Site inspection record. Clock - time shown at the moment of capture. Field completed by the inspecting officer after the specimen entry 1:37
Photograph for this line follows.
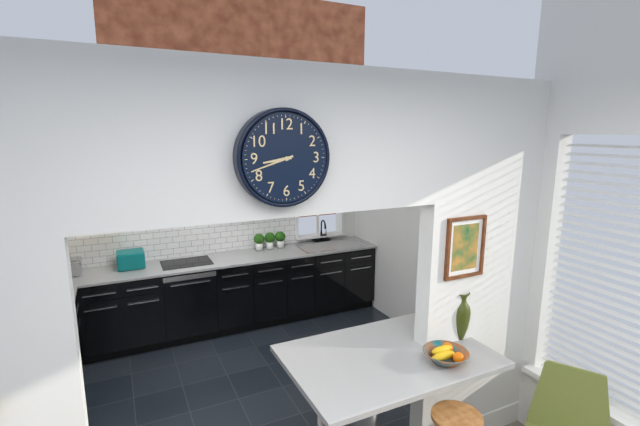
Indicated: 8:42
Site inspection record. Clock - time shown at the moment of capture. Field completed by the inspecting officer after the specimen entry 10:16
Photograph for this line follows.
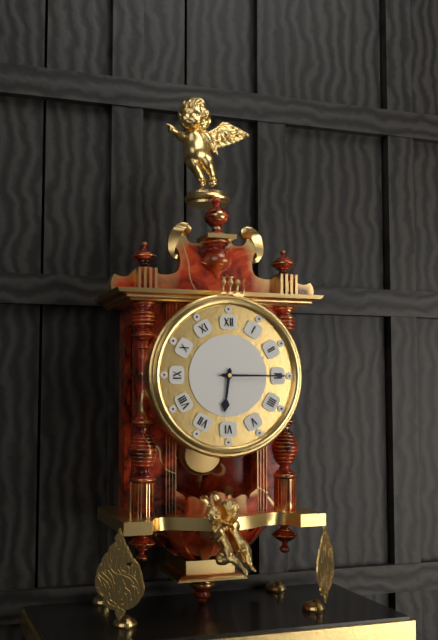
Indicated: 6:15
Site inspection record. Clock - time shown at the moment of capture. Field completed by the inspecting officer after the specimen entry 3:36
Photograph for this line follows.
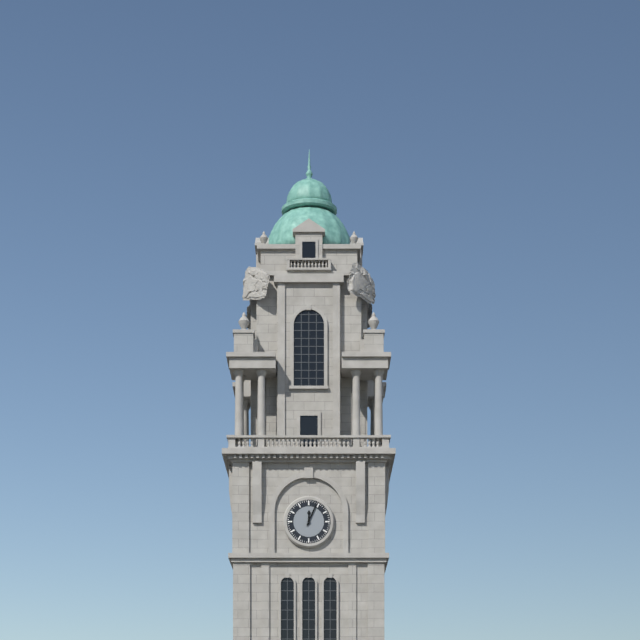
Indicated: 12:04
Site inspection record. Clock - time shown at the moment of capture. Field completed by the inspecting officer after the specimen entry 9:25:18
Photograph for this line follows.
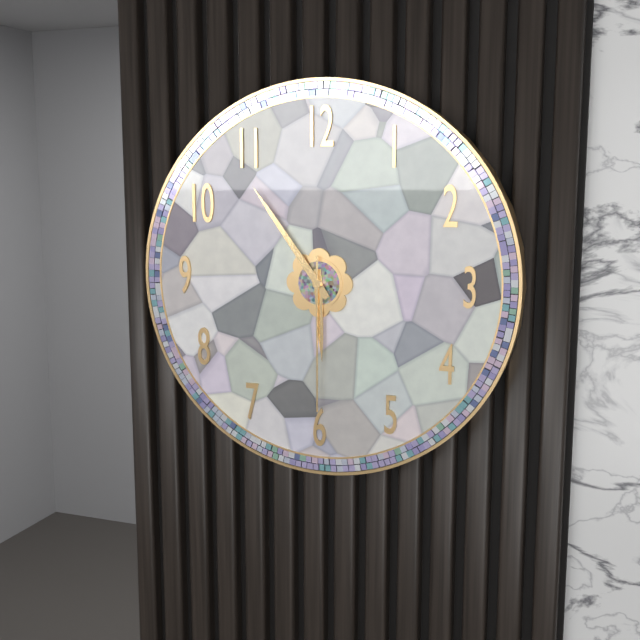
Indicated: 5:54:30
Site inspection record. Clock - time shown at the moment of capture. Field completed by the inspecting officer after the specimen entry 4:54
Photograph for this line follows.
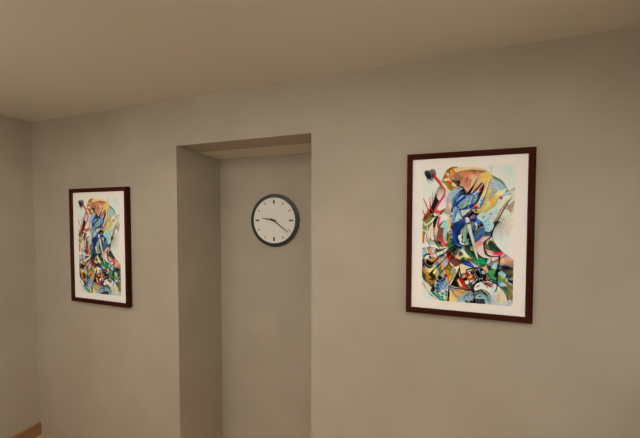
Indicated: 9:21
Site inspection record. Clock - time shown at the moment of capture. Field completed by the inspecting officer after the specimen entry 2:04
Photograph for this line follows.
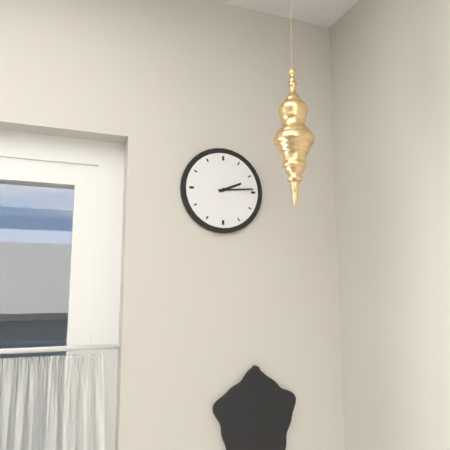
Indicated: 2:14
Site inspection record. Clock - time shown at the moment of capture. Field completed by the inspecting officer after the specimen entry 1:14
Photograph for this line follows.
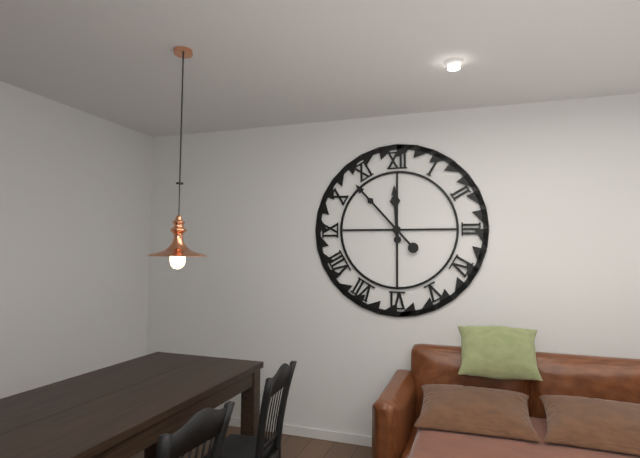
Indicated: 11:53
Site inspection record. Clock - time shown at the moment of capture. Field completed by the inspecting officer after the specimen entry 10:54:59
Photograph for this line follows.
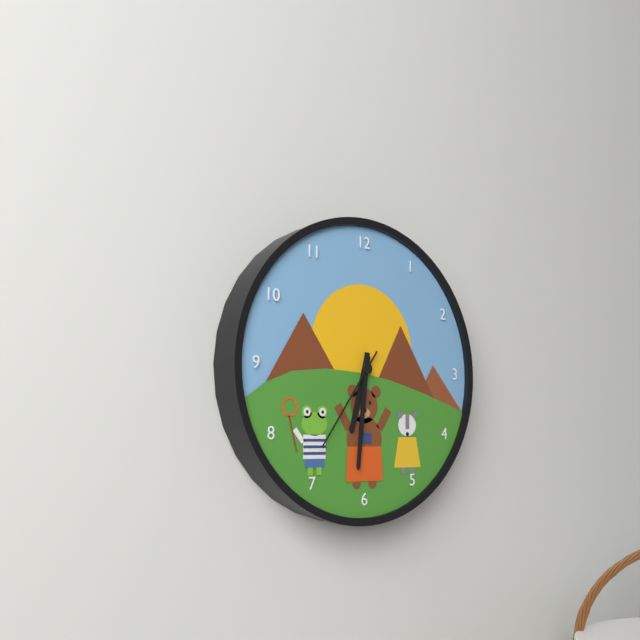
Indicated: 6:31:36
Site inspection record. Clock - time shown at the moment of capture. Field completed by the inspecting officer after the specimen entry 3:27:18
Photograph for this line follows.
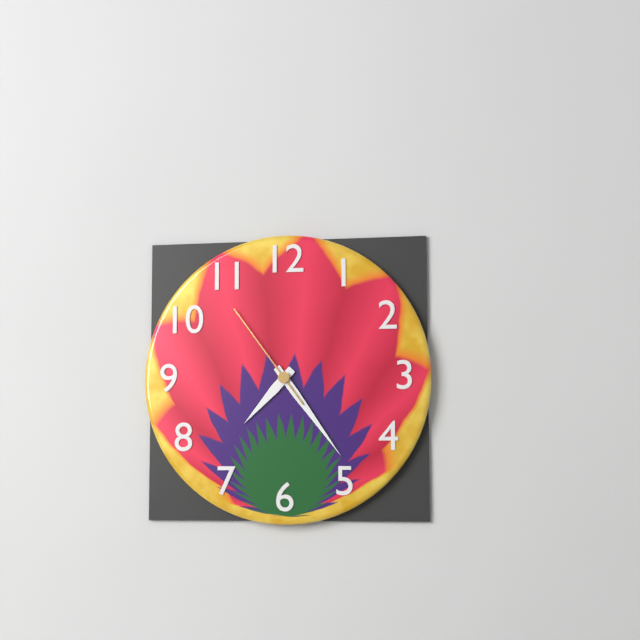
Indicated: 7:24:54
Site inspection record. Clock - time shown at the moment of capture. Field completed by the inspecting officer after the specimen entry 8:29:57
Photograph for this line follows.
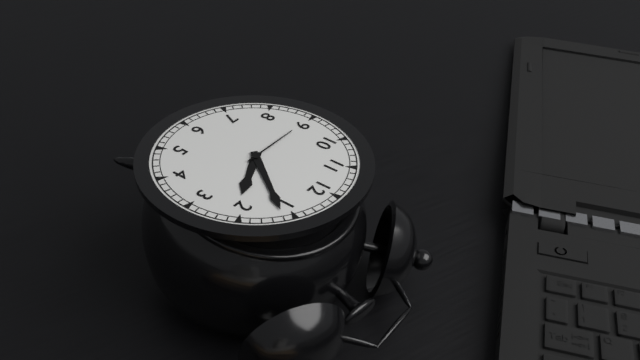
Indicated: 2:06:45
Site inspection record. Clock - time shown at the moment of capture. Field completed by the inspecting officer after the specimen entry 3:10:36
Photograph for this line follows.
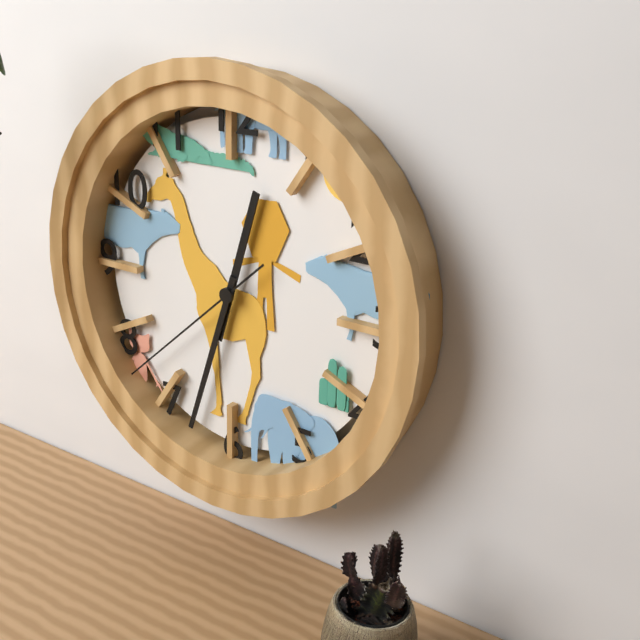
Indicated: 12:33:38
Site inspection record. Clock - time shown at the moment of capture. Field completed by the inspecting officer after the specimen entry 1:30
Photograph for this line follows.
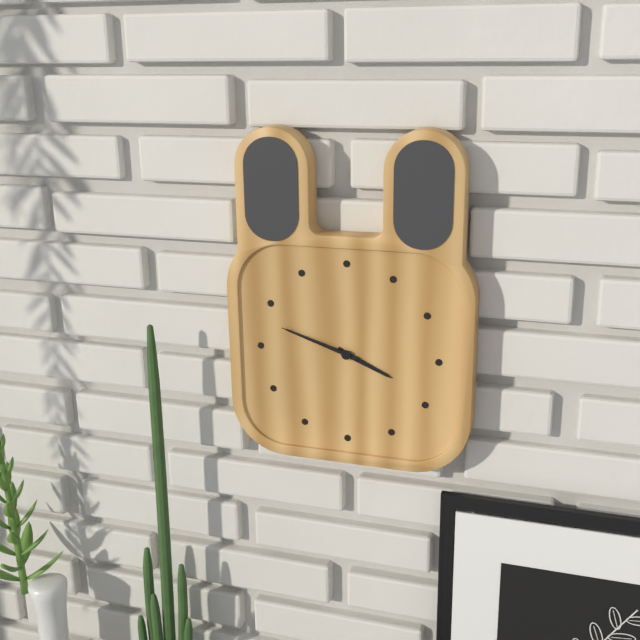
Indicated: 3:48
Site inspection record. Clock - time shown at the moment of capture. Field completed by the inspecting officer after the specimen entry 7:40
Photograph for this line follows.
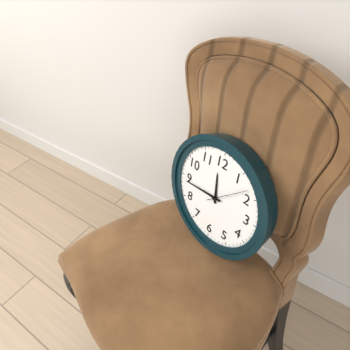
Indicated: 11:44
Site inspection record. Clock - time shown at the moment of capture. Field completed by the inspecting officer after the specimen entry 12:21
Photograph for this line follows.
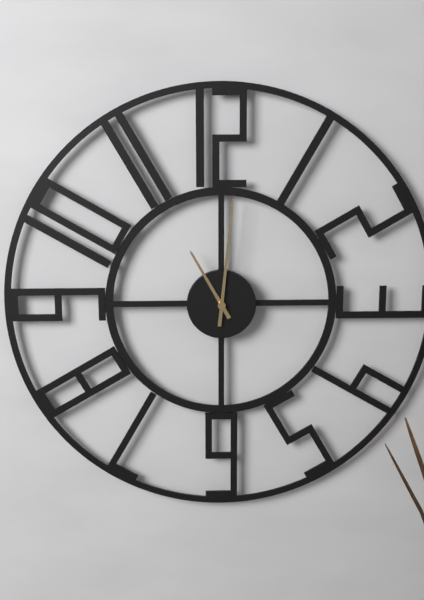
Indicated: 11:01
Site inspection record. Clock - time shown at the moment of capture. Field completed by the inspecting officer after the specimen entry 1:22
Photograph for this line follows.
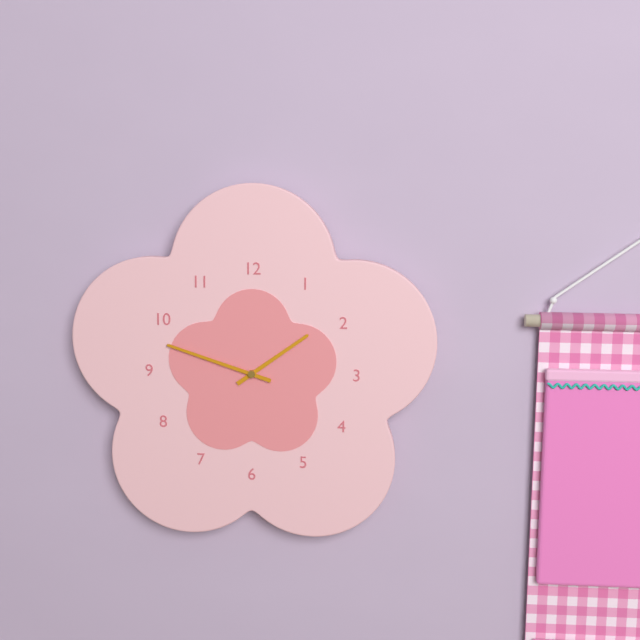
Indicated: 1:48
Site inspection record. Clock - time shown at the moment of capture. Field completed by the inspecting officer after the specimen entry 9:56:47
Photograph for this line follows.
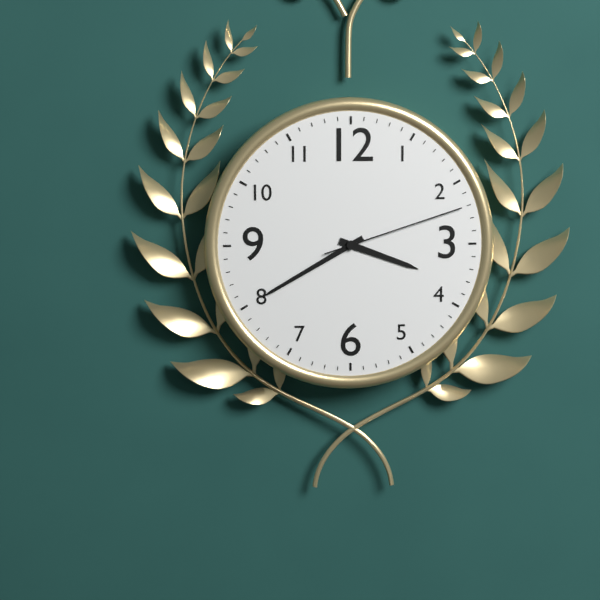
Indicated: 3:40:12
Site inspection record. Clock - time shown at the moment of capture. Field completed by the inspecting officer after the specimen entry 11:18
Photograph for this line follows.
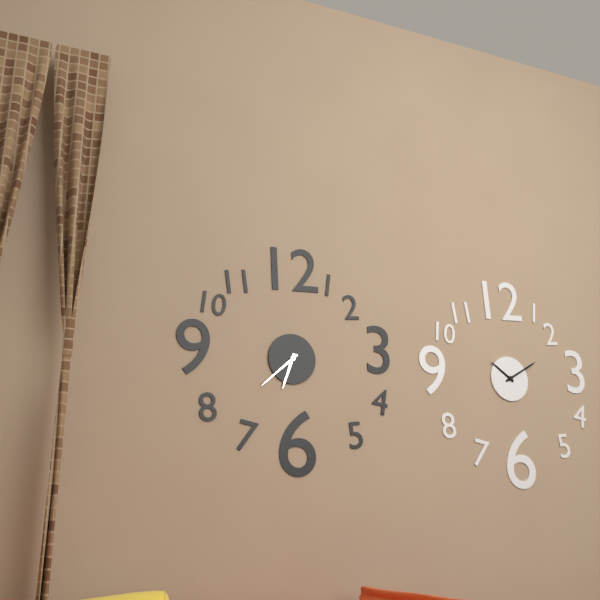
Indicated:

What is required
Lay out every line of the records above as a numbered list, skipping any blank lines and leaving out the pictures.

Output
1. Site inspection record. Clock - time shown at the moment of capture. Field completed by the inspecting officer after the specimen entry 1:37
2. Photograph for this line follows.
3. Indicated: 8:42
4. Site inspection record. Clock - time shown at the moment of capture. Field completed by the inspecting officer after the specimen entry 10:16
5. Photograph for this line follows.
6. Indicated: 6:15
7. Site inspection record. Clock - time shown at the moment of capture. Field completed by the inspecting officer after the specimen entry 3:36
8. Photograph for this line follows.
9. Indicated: 12:04
10. Site inspection record. Clock - time shown at the moment of capture. Field completed by the inspecting officer after the specimen entry 9:25:18
11. Photograph for this line follows.
12. Indicated: 5:54:30
13. Site inspection record. Clock - time shown at the moment of capture. Field completed by the inspecting officer after the specimen entry 4:54
14. Photograph for this line follows.
15. Indicated: 9:21
16. Site inspection record. Clock - time shown at the moment of capture. Field completed by the inspecting officer after the specimen entry 2:04
17. Photograph for this line follows.
18. Indicated: 2:14
19. Site inspection record. Clock - time shown at the moment of capture. Field completed by the inspecting officer after the specimen entry 1:14
20. Photograph for this line follows.
21. Indicated: 11:53
22. Site inspection record. Clock - time shown at the moment of capture. Field completed by the inspecting officer after the specimen entry 10:54:59
23. Photograph for this line follows.
24. Indicated: 6:31:36
25. Site inspection record. Clock - time shown at the moment of capture. Field completed by the inspecting officer after the specimen entry 3:27:18
26. Photograph for this line follows.
27. Indicated: 7:24:54
28. Site inspection record. Clock - time shown at the moment of capture. Field completed by the inspecting officer after the specimen entry 8:29:57
29. Photograph for this line follows.
30. Indicated: 2:06:45
31. Site inspection record. Clock - time shown at the moment of capture. Field completed by the inspecting officer after the specimen entry 3:10:36
32. Photograph for this line follows.
33. Indicated: 12:33:38
34. Site inspection record. Clock - time shown at the moment of capture. Field completed by the inspecting officer after the specimen entry 1:30
35. Photograph for this line follows.
36. Indicated: 3:48
37. Site inspection record. Clock - time shown at the moment of capture. Field completed by the inspecting officer after the specimen entry 7:40
38. Photograph for this line follows.
39. Indicated: 11:44
40. Site inspection record. Clock - time shown at the moment of capture. Field completed by the inspecting officer after the specimen entry 12:21
41. Photograph for this line follows.
42. Indicated: 11:01
43. Site inspection record. Clock - time shown at the moment of capture. Field completed by the inspecting officer after the specimen entry 1:22
44. Photograph for this line follows.
45. Indicated: 1:48
46. Site inspection record. Clock - time shown at the moment of capture. Field completed by the inspecting officer after the specimen entry 9:56:47
47. Photograph for this line follows.
48. Indicated: 3:40:12
49. Site inspection record. Clock - time shown at the moment of capture. Field completed by the inspecting officer after the specimen entry 11:18
50. Photograph for this line follows.
51. Indicated:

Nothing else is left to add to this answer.